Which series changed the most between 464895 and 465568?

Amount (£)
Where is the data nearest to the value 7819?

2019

--

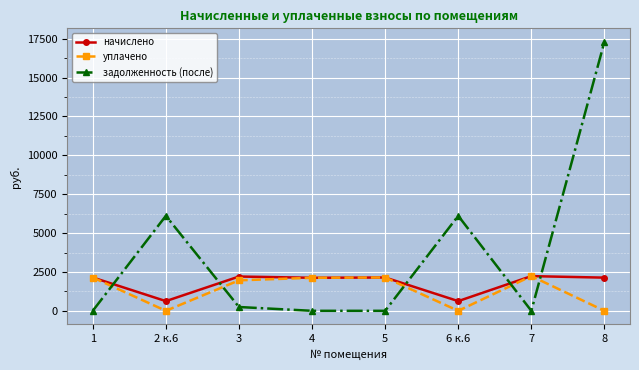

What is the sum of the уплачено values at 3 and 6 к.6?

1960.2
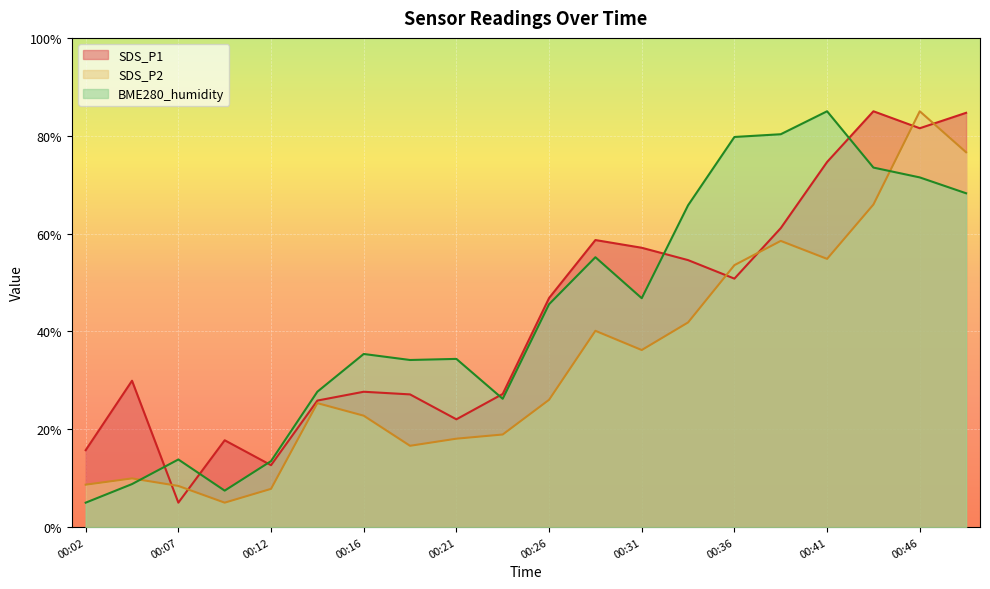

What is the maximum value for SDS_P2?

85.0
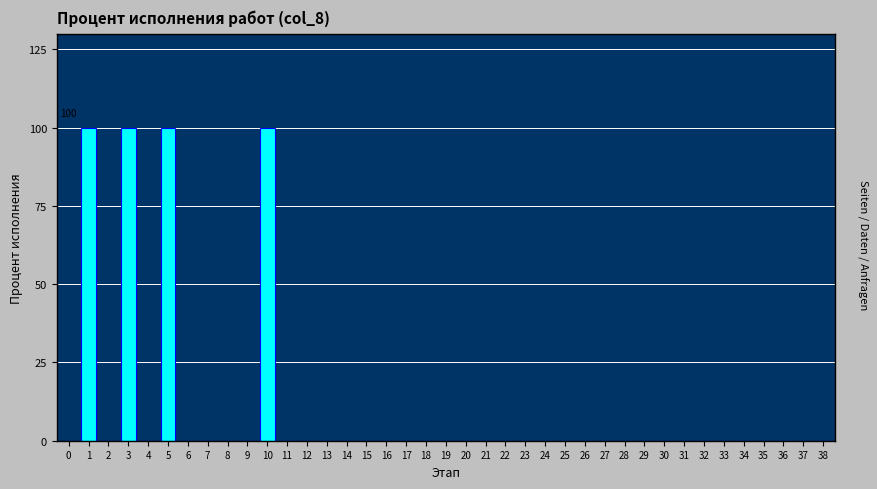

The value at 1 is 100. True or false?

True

**INSTRUCTION**
Output the listing lines from the one containing "Which series changed" through the one containing "Where is the data nearest to the value 7819?", both included, as a numbered list without the blank lines.

**ANSWER FOR THE TASK**
1. Which series changed the most between 464895 and 465568?
2. Amount (£)
3. Where is the data nearest to the value 7819?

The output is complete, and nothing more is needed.